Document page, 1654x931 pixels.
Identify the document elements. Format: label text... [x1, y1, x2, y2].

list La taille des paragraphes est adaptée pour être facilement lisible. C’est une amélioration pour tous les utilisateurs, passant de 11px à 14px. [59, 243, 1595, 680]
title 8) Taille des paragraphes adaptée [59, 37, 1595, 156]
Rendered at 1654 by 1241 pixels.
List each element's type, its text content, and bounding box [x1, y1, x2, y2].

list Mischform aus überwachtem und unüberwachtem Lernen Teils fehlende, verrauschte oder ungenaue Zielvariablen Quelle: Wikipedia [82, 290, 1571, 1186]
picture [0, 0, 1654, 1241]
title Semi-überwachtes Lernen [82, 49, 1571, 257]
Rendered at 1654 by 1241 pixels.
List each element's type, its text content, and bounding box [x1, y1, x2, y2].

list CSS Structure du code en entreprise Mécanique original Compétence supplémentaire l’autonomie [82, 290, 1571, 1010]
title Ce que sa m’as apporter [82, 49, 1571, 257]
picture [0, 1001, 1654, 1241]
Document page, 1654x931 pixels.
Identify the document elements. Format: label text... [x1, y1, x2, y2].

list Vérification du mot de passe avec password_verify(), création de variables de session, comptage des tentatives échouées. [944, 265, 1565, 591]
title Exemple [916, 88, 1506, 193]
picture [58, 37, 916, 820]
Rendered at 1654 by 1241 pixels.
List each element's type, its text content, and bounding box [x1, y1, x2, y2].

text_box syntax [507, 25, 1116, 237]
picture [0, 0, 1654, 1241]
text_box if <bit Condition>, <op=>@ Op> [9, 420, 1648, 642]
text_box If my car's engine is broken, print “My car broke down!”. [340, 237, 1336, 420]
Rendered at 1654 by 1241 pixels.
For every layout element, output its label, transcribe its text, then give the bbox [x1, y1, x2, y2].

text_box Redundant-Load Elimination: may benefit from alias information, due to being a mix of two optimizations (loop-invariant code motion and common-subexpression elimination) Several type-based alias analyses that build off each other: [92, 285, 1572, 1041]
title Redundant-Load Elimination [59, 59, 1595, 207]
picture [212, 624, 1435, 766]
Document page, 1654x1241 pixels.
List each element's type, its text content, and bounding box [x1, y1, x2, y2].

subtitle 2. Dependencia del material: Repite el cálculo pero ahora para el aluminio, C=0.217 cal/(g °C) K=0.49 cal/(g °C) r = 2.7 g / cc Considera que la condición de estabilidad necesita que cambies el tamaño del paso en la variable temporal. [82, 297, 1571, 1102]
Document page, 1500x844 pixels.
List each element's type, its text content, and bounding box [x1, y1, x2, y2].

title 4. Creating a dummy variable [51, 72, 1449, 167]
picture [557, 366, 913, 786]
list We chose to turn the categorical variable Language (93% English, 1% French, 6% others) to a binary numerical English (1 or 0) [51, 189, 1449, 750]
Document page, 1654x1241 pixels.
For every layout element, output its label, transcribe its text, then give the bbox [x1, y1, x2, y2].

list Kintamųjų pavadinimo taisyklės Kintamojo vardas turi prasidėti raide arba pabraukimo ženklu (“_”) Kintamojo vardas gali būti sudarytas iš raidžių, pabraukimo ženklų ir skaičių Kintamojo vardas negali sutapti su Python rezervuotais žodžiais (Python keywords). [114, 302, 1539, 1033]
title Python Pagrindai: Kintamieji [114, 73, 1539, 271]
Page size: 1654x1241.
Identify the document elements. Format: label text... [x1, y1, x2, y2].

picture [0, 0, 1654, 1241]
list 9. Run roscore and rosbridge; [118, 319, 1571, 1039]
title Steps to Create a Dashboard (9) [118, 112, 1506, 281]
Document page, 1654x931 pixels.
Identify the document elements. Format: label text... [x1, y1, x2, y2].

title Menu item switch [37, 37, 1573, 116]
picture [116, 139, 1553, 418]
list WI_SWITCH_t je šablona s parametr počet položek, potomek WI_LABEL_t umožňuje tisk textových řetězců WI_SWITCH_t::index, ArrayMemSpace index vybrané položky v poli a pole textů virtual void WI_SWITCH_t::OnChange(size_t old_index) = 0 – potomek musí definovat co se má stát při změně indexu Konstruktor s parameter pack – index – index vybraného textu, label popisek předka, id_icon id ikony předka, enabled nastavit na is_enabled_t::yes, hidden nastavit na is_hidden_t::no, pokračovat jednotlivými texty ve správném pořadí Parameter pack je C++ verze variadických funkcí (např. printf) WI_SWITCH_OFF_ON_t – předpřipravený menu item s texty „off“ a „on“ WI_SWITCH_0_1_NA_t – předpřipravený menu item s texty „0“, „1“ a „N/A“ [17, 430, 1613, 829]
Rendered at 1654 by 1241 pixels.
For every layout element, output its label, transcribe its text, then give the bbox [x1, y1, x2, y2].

----------------------------------------

Copy out the records above unchanged, starting at their first line and ending with the line that contains "list La taille", including both ends.

_Written answer_
Document page, 1654x931 pixels.
Identify the document elements. Format: label text... [x1, y1, x2, y2].

list La taille des paragraphes est adaptée pour être facilement lisible. C’est une amélioration pour tous les utilisateurs, passant de 11px à 14px. [59, 243, 1595, 680]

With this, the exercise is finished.